Abstract

SummaryThe agricultural landscape of central Europe has changed dramatically in recent decades due to intensified cultivation, bringing many of its characteristic species to the brink of extinction. We investigated whether landscape structure affects the genetic structure and diversity of remnant populations of the two arable plant species Adonis aestivalis and Consolida regalis. We used dominant amplified fragment length polymorphism markers (AFLPs) and compared populations from six regions of 5 km² in central Germany. These regions represent two different classes of landscape structural complexity: intensively used, homogeneous landscapes (>95% of area covered by arable land with low extent of field margins) or heterogeneous regions (<60% of area covered by arable land with large extent of field margins). Contrary to expectations, within‐population diversity levels did not significantly differ between homogeneous and heterogeneous landscapes.
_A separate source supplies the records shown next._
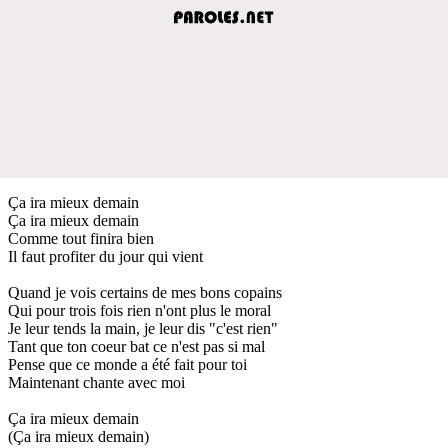
Ça ira mieux demain
Ça ira mieux demain
Comme tout finira bien
Il faut profiter du jour qui vient
Quand je vois certains de mes bons copains
Qui pour trois fois rien n'ont plus le moral
Je leur tends la main, je leur dis "c'est rien"
Tant que ton coeur bat ce n'est pas si mal
Pense que ce monde a été fait pour toi
Maintenant chante avec moi
Ça ira mieux demain
(Ça ira mieux demain)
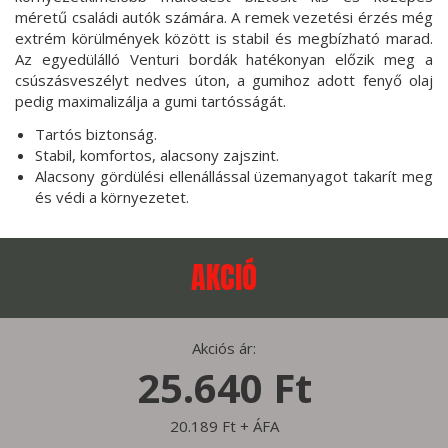
méretű családi autók számára. A remek vezetési érzés még
extrém körülmények között is stabil és megbízható marad.
Az egyedülálló Venturi bordák hatékonyan előzik meg a
csúszásveszélyt nedves úton, a gumihoz adott fenyő olaj
pedig maximalizálja a gumi tartósságát.
Tartós biztonság.
Stabil, komfortos, alacsony zajszint.
Alacsony gördülési ellenállással üzemanyagot takarít meg
és védi a környezetet.
AKCIÓ
Akciós ár:
25.640 Ft
20.189 Ft + ÁFA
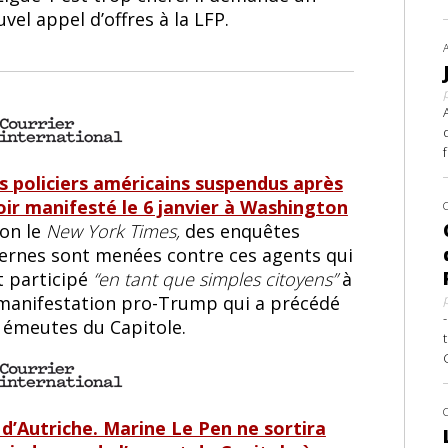
vel appel d’offres à la LFP.
s policiers américains suspendus après
oir manifesté le 6 janvier à Washington
lon le
New York Times,
des enquêtes
ternes sont menées contre ces agents qui
t participé
“en tant que simples citoyens”
à
 manifestation pro-Trump qui a précédé
s émeutes du Capitole.
 d’Autriche. Marine Le Pen ne sortira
No significant isolation‐by‐distance was found for either species, regardless of landscape structure, and genetic structures may still mirror more continuous conditions before large‐scale restructuring commenced in Germany's arable landscapes from the 1950s onwards. These results suggest that current landscape complexity, as such, is not as important for local‐level genetic structure for the species studied. Thus, homogenised and intensively used landscapes may also be important for the conservation of arable plant diversity and should not be neglected.